0
0
AirflowHow-ToBeginner · 4 min read

How to Use Celery with Airflow: Setup and Example

To use CeleryExecutor with Airflow, set the executor to CeleryExecutor in the airflow.cfg file and configure a message broker like Redis or RabbitMQ. This setup allows Airflow to distribute tasks across multiple worker nodes using Celery for asynchronous task execution.
📐

Syntax

To enable Celery with Airflow, update the airflow.cfg configuration file with the following key settings:

  • executor: Set to CeleryExecutor to enable Celery task distribution.
  • broker_url: URL of the message broker (e.g., Redis or RabbitMQ) Celery uses to send tasks.
  • result_backend: Backend to store task results, often Redis or database.

This configuration allows Airflow's scheduler to send tasks to Celery workers asynchronously.

ini
[core]
executor = CeleryExecutor

[celery]
broker_url = redis://localhost:6379/0
result_backend = db+sqlite:///airflow.db
💻

Example

This example shows a simple Airflow DAG that runs a Python task distributed via CeleryExecutor. It assumes Redis is running locally as the broker.

python
from airflow import DAG
from airflow.operators.python import PythonOperator
from datetime import datetime

def print_hello():
    print('Hello from CeleryExecutor!')

default_args = {
    'start_date': datetime(2024, 1, 1),
}

dag = DAG('celery_example', default_args=default_args, schedule_interval='@once')

task = PythonOperator(
    task_id='hello_task',
    python_callable=print_hello,
    dag=dag
)
Output
Hello from CeleryExecutor!
⚠️

Common Pitfalls

Common mistakes when using Celery with Airflow include:

  • Not running a message broker like Redis or RabbitMQ before starting Airflow workers.
  • Forgetting to start airflow celery worker processes to consume tasks.
  • Misconfiguring broker_url or result_backend causing connection errors.
  • Using SQLite as result_backend in production, which is not recommended.

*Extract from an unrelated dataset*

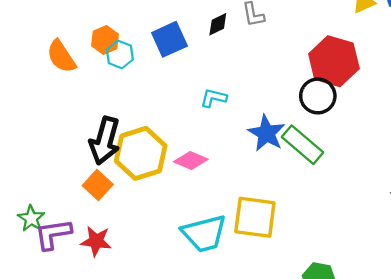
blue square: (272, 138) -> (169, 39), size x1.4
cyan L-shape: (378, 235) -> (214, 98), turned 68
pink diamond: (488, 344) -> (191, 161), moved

Always verify broker connectivity and run workers separately from the scheduler.

bash
## Wrong: Not running Redis broker
# airflow scheduler runs but tasks never execute

## Right: Start Redis and workers
# redis-server &
# airflow celery worker &
# airflow scheduler &
📊

Quick Reference

SettingDescriptionExample Value
executorDefines Airflow executor typeCeleryExecutor
broker_urlMessage broker URL for Celeryredis://localhost:6379/0
result_backendBackend to store task resultsdb+sqlite:///airflow.db
celery workerCommand to start Celery workerairflow celery worker
schedulerCommand to start Airflow schedulerairflow scheduler

Key Takeaways

Set executor to CeleryExecutor and configure broker_url in airflow.cfg to use Celery with Airflow.
Run a message broker like Redis and start Celery workers to process tasks asynchronously.
Use a reliable result backend; avoid SQLite in production for Celery task results.
Always start both the scheduler and Celery workers to enable distributed task execution.
Check broker connectivity and worker logs to troubleshoot common Celery integration issues.